[Rendered page images]
################
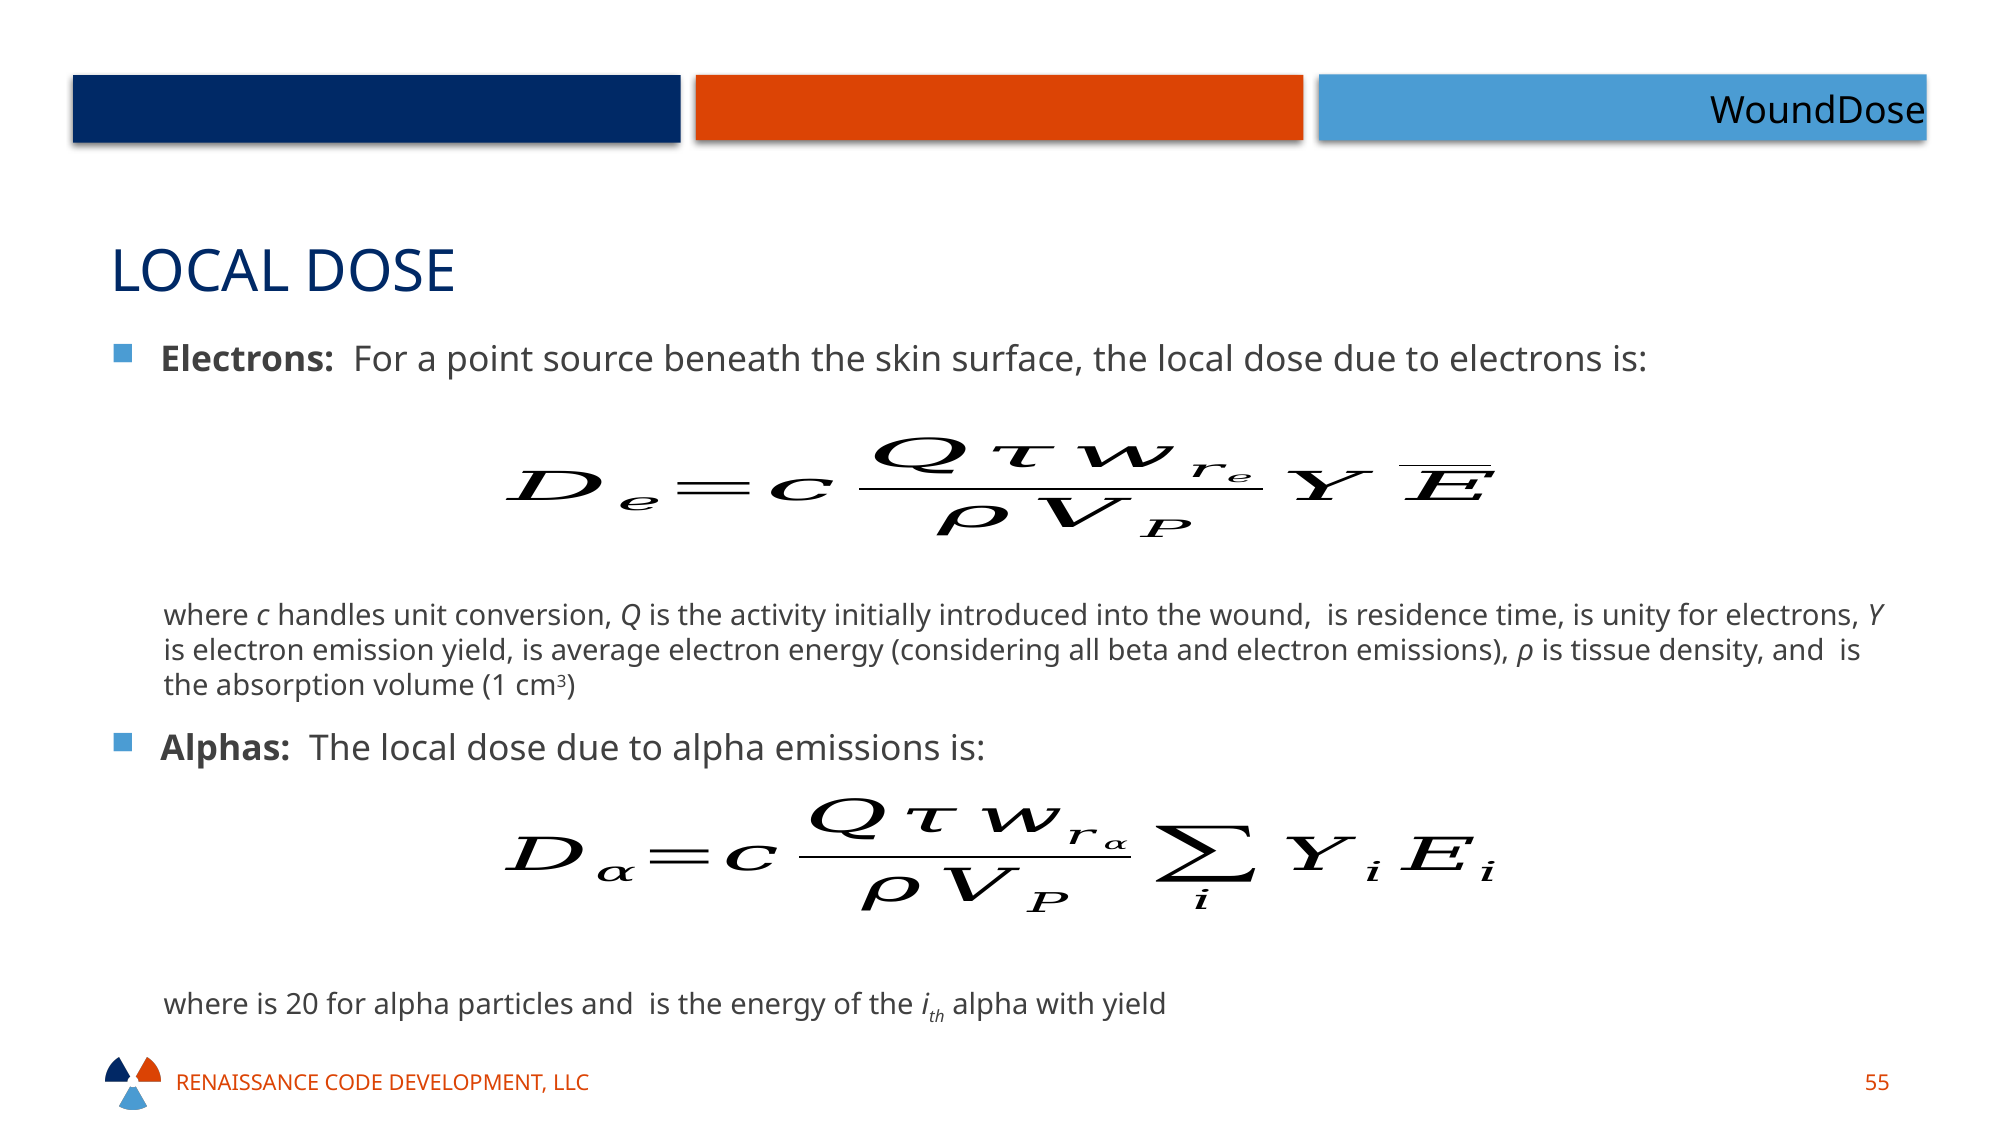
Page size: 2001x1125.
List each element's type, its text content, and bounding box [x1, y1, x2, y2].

slide_number 55 [1732, 1053, 1905, 1114]
footer Renaissance code development, llc [160, 1053, 1231, 1114]
title Local Dose [95, 115, 1905, 311]
text_box WoundDose [1695, 78, 1941, 139]
picture [105, 1057, 160, 1110]
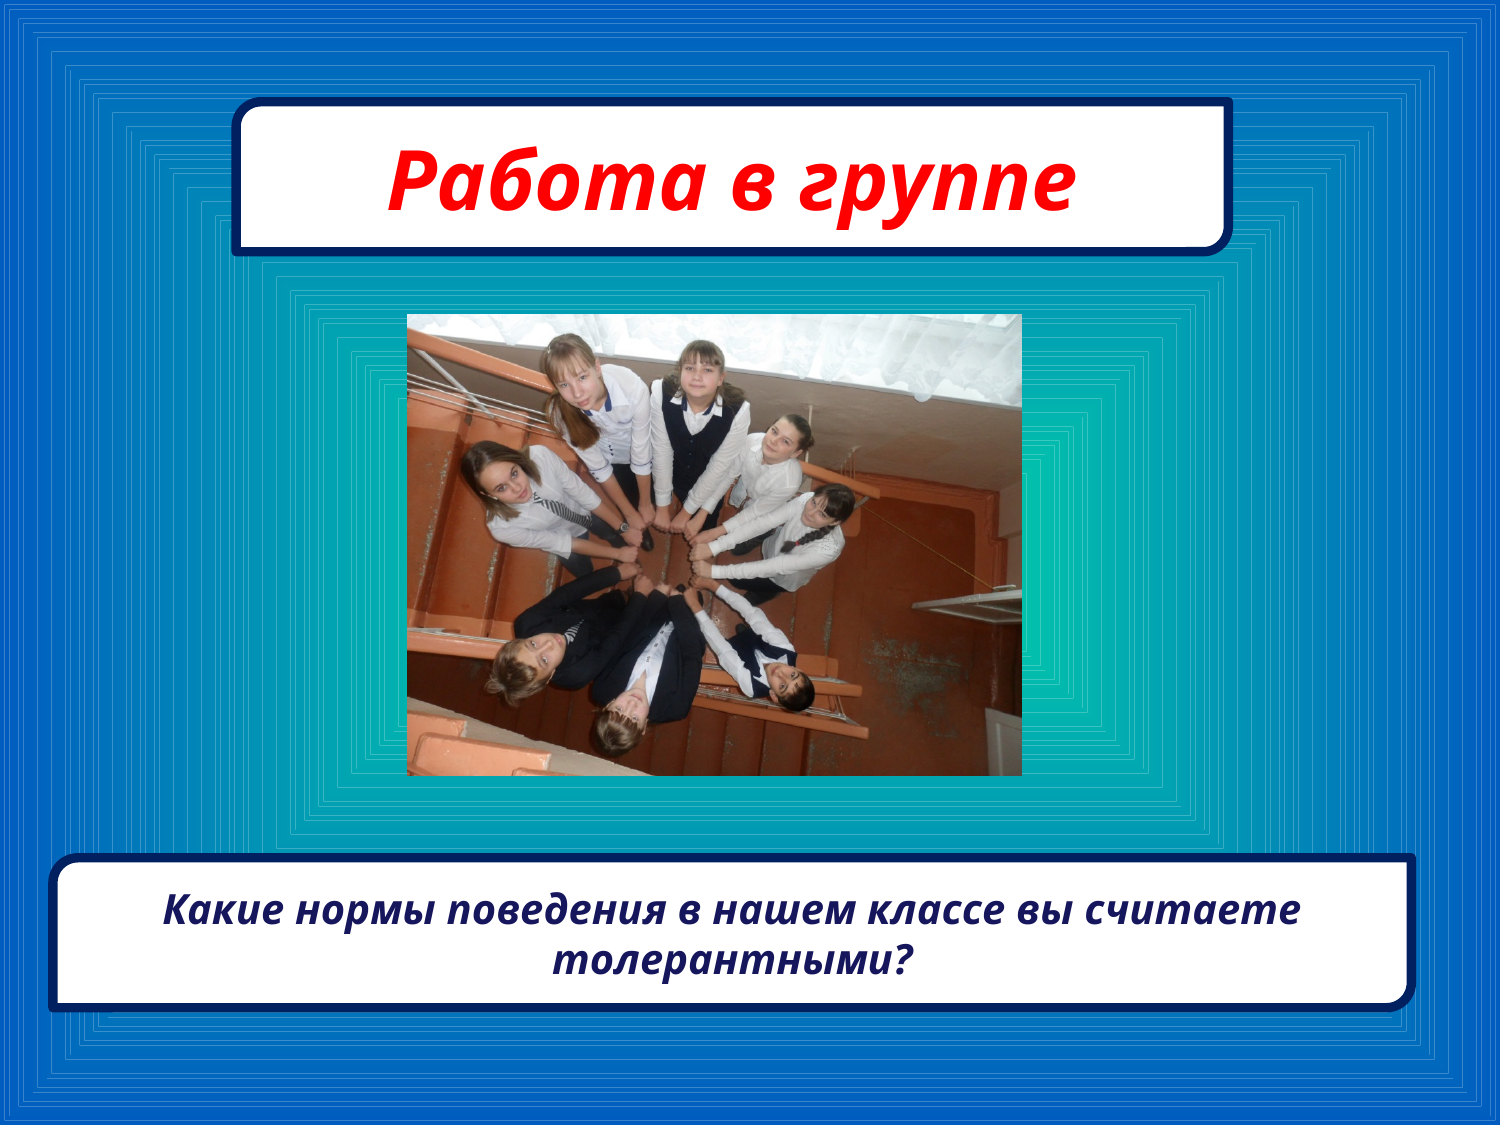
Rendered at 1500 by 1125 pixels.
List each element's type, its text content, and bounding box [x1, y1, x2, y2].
################
**Your instructions:** Reproduce each record above by retyping it exactly; omit all images.

**Task output:**
Page size: 2001x1125.
List each element's type, its text content, and bounding box [x1, y1, x2, y2].

slide_number 55 [1732, 1053, 1905, 1114]
footer Renaissance code development, llc [160, 1053, 1231, 1114]
title Local Dose [95, 115, 1905, 311]
text_box WoundDose [1695, 78, 1941, 139]
picture [105, 1057, 160, 1110]
Rendered at 1500 by 1125 pixels.
List each element's type, its text content, and bounding box [x1, y1, x2, y2].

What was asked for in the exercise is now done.